*** Source material ***

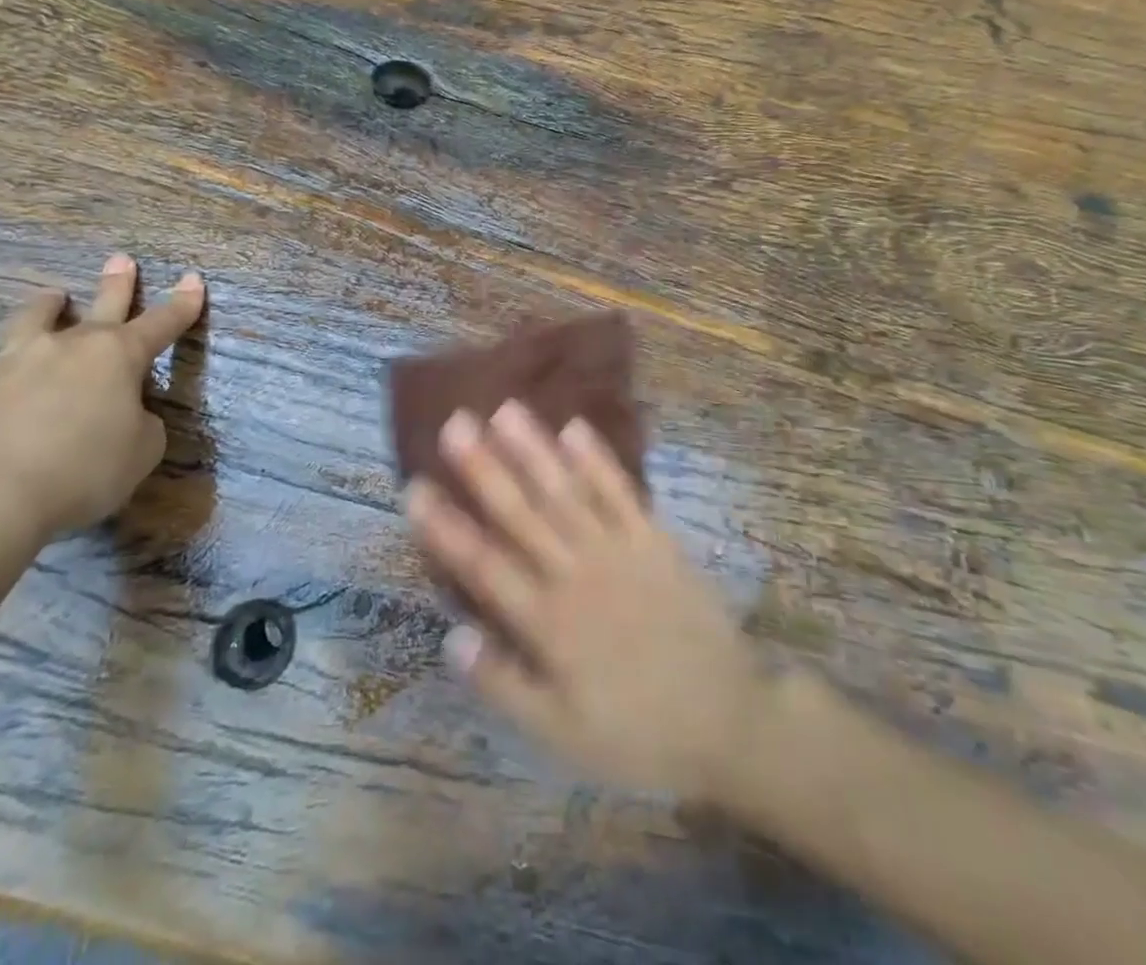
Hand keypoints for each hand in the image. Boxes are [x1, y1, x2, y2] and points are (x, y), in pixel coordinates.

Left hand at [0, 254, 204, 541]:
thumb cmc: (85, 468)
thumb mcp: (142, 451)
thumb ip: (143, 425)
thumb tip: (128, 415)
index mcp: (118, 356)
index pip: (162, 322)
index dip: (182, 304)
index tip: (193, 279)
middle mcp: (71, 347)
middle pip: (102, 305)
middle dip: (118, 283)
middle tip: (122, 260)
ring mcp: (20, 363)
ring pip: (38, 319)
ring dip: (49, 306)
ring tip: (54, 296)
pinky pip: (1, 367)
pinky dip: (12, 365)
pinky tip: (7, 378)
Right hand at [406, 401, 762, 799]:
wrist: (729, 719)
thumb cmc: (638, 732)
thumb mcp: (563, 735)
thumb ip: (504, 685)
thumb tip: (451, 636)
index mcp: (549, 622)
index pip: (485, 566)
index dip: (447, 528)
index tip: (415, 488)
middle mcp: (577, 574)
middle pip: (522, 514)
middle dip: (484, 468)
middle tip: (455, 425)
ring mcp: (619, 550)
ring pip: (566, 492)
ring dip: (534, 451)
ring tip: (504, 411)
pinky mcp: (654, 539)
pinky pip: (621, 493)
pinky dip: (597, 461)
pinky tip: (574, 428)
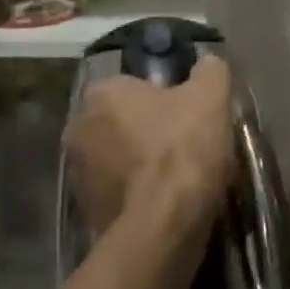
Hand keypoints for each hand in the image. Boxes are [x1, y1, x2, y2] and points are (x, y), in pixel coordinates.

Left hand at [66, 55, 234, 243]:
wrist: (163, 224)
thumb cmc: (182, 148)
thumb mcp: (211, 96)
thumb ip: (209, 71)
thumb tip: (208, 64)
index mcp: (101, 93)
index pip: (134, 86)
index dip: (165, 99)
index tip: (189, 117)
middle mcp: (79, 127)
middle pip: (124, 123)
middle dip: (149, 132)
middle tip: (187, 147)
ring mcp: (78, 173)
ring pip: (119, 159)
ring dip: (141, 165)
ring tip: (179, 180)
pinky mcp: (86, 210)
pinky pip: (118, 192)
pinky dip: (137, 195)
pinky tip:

*** End of Source material ***

* **What you need to do**
Pictures aside, restate all of the entries exactly.

* **Exercise solution**
Hand keypoints for each hand in the image. Boxes are [x1, y1, x2, y2] and points are (x, y), in pixel coordinates.

Left hand at [0, 254, 204, 541]:
thumb cmc: (85, 468)
thumb mcp: (142, 451)
thumb ip: (143, 425)
thumb tip: (128, 415)
index mcp: (118, 356)
index pip: (162, 322)
index dip: (182, 304)
index tip: (193, 279)
middle mcp: (71, 347)
middle pip: (102, 305)
middle dip: (118, 283)
middle tip: (122, 260)
ring mcp: (20, 363)
ring pip: (38, 319)
ring dip: (49, 306)
ring tip: (54, 296)
pinky pip: (1, 367)
pinky dip: (12, 365)
pinky tip: (7, 378)
Right hand at [406, 401, 762, 799]:
wrist: (729, 719)
thumb cmc: (638, 732)
thumb mcp: (563, 735)
thumb ip: (504, 685)
thumb tip: (451, 636)
index mcp: (549, 622)
index pip: (485, 566)
index dip: (447, 528)
index tip: (415, 488)
middle mcp: (577, 574)
middle pip: (522, 514)
middle dip: (484, 468)
middle tip: (455, 425)
ring mcp: (619, 550)
ring pip: (566, 492)
ring dip: (534, 451)
ring tip: (504, 411)
pinky mcp: (654, 539)
pinky pip: (621, 493)
pinky dip: (597, 461)
pinky tip: (574, 428)
Hand keypoints for each hand in the image. Boxes are [x1, y1, x2, y2] and points are (x, y), in pixel coordinates.

Left hand at [66, 55, 234, 243]:
wrist: (163, 224)
thumb cmc: (182, 148)
thumb mcp: (211, 96)
thumb ip: (209, 71)
thumb tip: (208, 64)
index mcp: (101, 93)
index pip: (134, 86)
index dip: (165, 99)
index tip: (189, 117)
middle mcp: (79, 127)
middle pip: (124, 123)
middle dip: (149, 132)
middle tip: (187, 147)
ring mcp: (78, 173)
ring pip: (119, 159)
ring dip: (141, 165)
ring tip: (179, 180)
pinky mcp: (86, 210)
pinky pip: (118, 192)
pinky dip: (137, 195)
pinky tip:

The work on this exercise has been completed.